(Stored entries)
┄┄┄┄┄┄
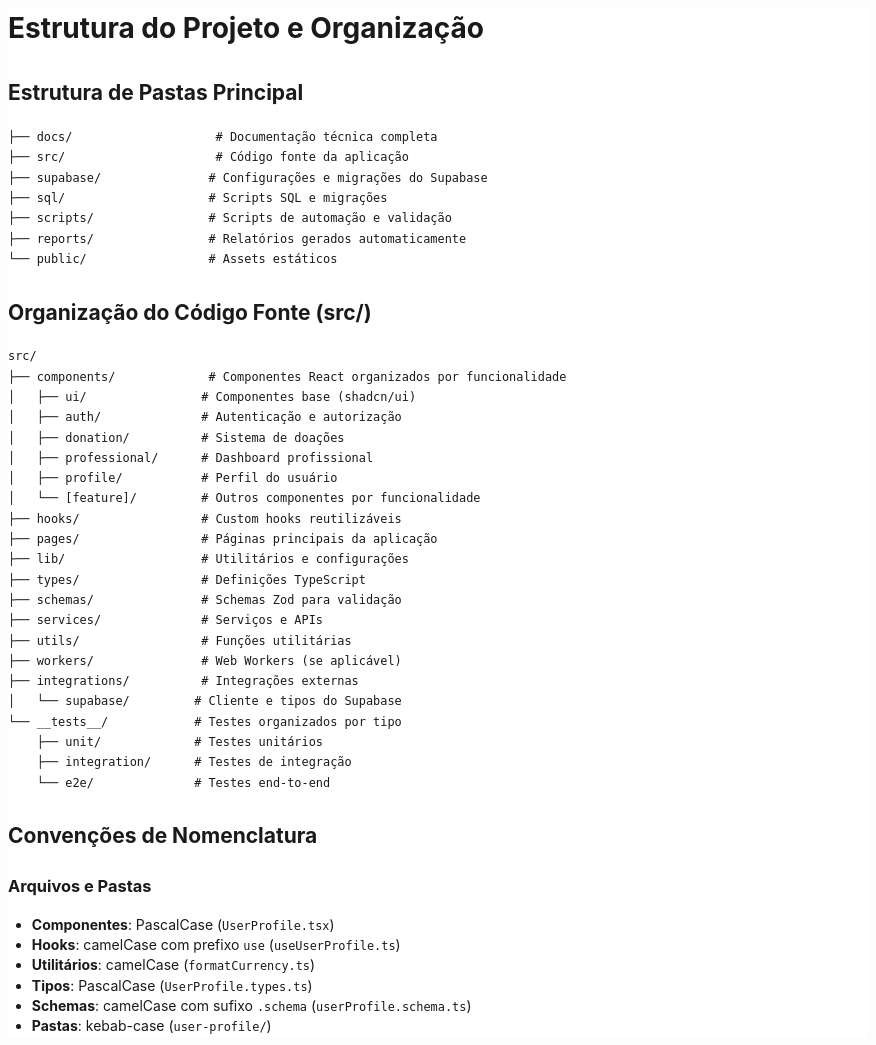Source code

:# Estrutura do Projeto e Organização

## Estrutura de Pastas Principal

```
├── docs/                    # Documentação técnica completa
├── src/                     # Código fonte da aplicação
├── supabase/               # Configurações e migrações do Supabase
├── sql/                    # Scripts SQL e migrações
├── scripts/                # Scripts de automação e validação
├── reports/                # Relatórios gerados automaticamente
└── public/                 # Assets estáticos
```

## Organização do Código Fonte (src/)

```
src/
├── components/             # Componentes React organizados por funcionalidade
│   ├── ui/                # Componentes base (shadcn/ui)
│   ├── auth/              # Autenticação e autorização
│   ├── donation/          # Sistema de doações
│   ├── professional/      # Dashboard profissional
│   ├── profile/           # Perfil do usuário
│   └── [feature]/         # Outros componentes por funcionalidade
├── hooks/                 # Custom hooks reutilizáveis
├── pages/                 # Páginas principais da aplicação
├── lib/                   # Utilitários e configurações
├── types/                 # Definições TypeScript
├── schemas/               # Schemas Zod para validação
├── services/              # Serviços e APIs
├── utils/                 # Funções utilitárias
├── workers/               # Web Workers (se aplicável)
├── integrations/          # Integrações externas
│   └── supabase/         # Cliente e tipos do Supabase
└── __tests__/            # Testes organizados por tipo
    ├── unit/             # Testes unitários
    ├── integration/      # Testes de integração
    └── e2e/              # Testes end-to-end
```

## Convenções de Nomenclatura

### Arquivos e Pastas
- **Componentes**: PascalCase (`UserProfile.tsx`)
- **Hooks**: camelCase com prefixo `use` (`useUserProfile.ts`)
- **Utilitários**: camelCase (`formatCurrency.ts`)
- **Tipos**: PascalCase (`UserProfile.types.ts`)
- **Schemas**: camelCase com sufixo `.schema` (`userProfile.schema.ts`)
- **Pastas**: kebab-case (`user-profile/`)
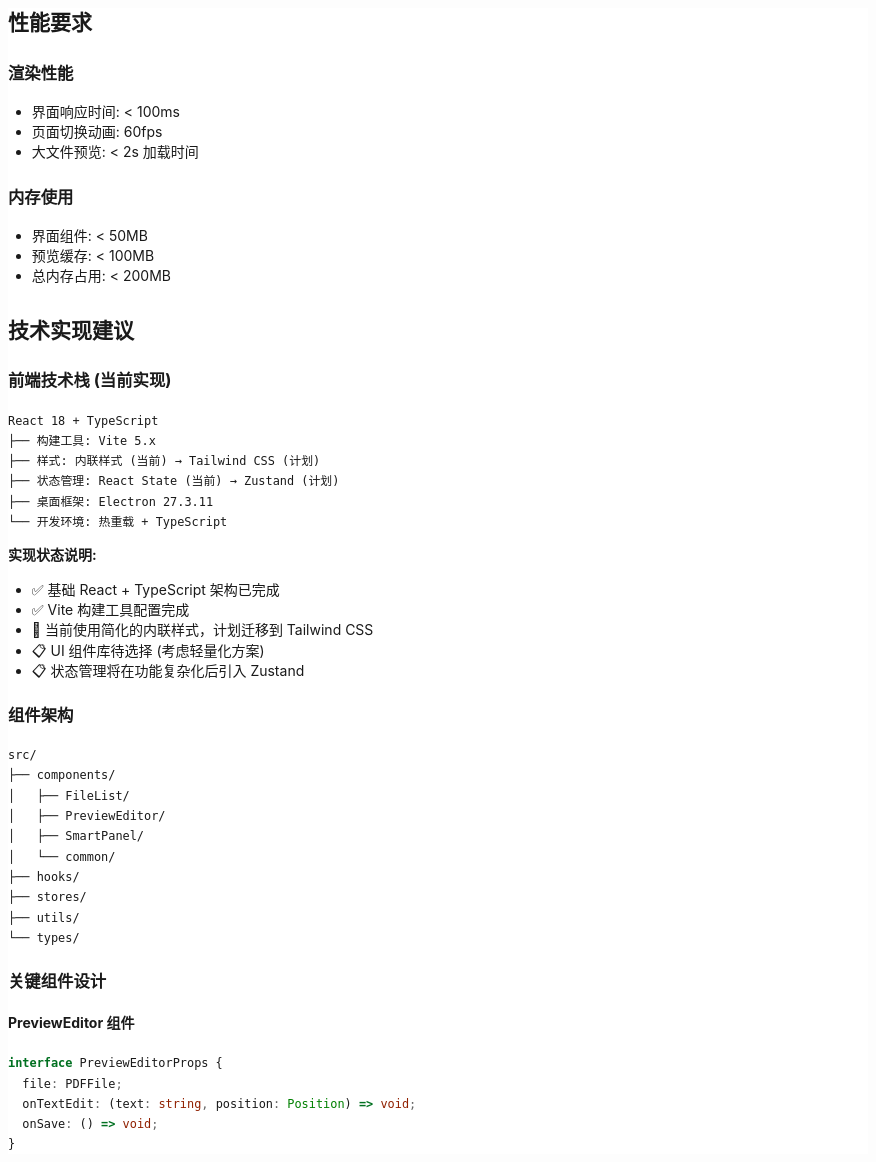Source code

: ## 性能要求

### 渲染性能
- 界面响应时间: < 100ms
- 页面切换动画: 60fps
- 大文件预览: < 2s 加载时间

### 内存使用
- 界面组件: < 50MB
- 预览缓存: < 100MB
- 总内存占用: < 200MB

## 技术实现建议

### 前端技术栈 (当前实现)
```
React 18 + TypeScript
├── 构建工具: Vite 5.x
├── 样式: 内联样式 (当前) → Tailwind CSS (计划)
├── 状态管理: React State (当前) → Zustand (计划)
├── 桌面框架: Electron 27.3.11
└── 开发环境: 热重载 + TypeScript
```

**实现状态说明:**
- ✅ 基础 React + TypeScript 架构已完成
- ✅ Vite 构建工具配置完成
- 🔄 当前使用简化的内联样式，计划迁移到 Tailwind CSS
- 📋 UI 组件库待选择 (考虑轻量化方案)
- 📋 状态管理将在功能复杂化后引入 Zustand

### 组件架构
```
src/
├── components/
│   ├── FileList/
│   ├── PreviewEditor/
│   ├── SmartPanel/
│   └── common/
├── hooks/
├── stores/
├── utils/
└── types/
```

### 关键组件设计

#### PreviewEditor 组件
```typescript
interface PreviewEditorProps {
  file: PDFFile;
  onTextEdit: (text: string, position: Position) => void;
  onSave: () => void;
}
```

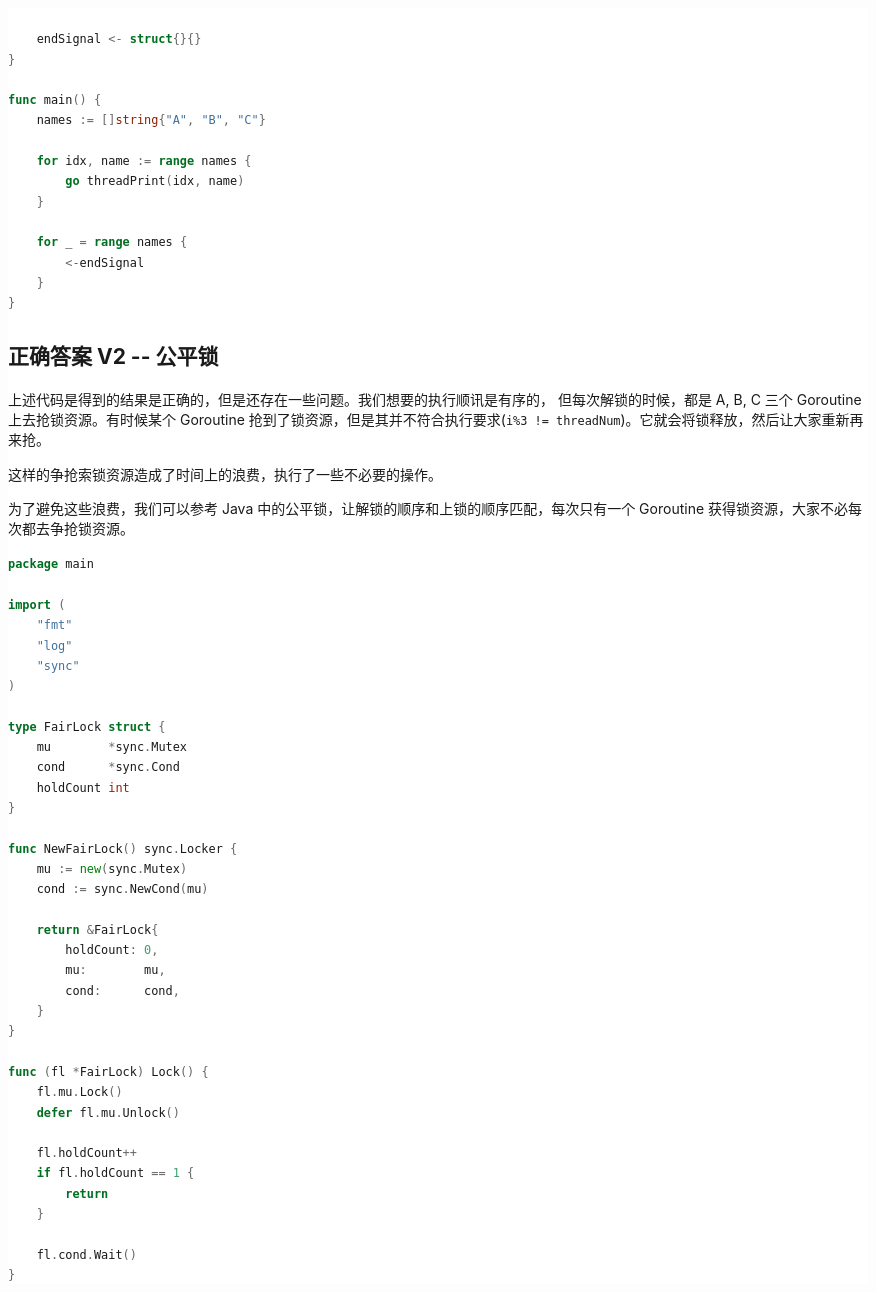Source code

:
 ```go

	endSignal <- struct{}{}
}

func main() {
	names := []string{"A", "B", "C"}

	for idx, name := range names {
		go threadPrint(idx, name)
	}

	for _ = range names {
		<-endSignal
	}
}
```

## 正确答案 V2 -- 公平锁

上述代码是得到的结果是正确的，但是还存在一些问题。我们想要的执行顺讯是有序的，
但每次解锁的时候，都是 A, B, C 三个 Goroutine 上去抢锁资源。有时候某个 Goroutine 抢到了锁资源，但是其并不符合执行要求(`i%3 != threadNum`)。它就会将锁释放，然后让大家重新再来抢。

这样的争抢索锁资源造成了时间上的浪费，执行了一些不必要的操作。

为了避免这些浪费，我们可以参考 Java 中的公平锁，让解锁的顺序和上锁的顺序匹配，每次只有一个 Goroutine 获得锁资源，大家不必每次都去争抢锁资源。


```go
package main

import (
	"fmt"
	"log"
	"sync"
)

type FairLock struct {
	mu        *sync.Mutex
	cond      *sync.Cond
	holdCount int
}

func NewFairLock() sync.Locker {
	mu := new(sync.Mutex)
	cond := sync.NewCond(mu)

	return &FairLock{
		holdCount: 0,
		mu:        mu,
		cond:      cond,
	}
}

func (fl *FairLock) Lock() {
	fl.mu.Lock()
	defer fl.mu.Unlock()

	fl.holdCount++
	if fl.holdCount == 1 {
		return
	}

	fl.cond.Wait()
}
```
┄┄┄┄┄┄
REQUIRED ACTION: Find the word "migrações" in the data and show each line that holds it.

REPLY:
├── supabase/               # Configurações e migrações do Supabase
├── sql/                    # Scripts SQL e migrações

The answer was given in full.